Chapter 4 Experiment Results
4.4 Discussions and Comparisons
From the comparison shown in Table 1, the peak gain frequency of 67.8 GHz is in good agreement with the design value of 69 GHz. The gain mismatch between simulation and measurement results may come from the EM simulation inaccuracy. In the other words, the quality factor of the micro-strip transmission line is not good enough as expected.
All of the T-lines characteristics are simulated using an EM simulator, Ansoft HFSS.
Comparing with another EM simulator, Sonnet, the quality factor of the HFSS is much better than the sonnet. This may be caused from the dissimilar of mathematical calculation or the difference of simulation settings. Another factor that may effect the simulation is the inaccurate active device modeling at high frequency beyond 30 GHz. Since the circuit is operating under 70-GHz band, the active device performance may somehow different from the simulation. Table 4.3 summarizes the previously reported CMOS LNAs operated above 50 GHz and compared with the proposed LNA circuit. The proposed LNA exhibits lower NF and small power consumption as comparing with other works.

INFORMATION:
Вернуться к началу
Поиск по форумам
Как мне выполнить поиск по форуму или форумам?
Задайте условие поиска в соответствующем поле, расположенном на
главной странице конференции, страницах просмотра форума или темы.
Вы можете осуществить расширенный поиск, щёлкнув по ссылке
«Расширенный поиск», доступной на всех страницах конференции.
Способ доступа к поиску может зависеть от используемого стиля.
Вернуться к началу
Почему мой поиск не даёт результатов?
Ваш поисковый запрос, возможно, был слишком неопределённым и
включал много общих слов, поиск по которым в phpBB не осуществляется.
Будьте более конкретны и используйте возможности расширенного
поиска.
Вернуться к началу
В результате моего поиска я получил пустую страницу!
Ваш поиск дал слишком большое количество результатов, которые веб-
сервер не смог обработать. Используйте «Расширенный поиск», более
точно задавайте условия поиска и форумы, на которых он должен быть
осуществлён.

DIRECTIONS:
A – In the rows, starting from the first line and ending with the line containing "Ваш поиск дал", swap "Вернуться к началу" for "Наверх" and keep everything else the same.
B – Please write the next part of the LNA discussion, picking up after its final sentence.
The rows have no connection to the LNA discussion.

RESPONSES BY ITEM NUMBER:
A –
Наверх
Поиск по форумам
Как мне выполнить поиск по форуму или форумам?
Задайте условие поиска в соответствующем поле, расположенном на
главной странице конференции, страницах просмотра форума или темы.
Вы можете осуществить расширенный поиск, щёлкнув по ссылке
«Расширенный поиск», доступной на всех страницах конференции.
Способ доступа к поиску может зависеть от используемого стиля.
Наверх
Почему мой поиск не даёт результатов?
Ваш поисковый запрос, возможно, был слишком неопределённым и
включал много общих слов, поиск по которым в phpBB не осуществляется.
Будьте более конкретны и используйте возможности расширенного
поиска.
Наверх
В результате моего поиска я получил пустую страницу!
Ваш поиск дал слишком большое количество результатов, которые веб-

B –
Table 4.3 Comparison of previously reported LNAs for frequency above 50 GHz
Reference [7]
From the comparison between simulation and measurement results which is illustrated in Table 2, there are large amount differences between them. Main differences are the power gain mismatch and the frequency shift. Since the power consumption of each stage is reasonable as comparing with simulation, each building block can be taken as working normally. Moreover, when obtaining the output spectrum from baseband to RF frequency, there is not any unexpected signal tone and shows the circuit blocks are not oscillating. From the output signal spectrum, it also shows the tripler circuit exactly performs the right function to down convert the RF frequency to the baseband using LO frequency of only 1/3 RF frequency.
By carefully checking the layout of the circuit, we find out the most critically error is caused by the schematic wrong in the LNA, as shown in Figure 4.23. This cause the MOS M3 on the cascode stage becomes diode connect and hence, the second stage of the LNA almost provide 0-dB gain here and greatly reduce the entire gain. The modified simulation result of the power gain is shown in Figure 4.24.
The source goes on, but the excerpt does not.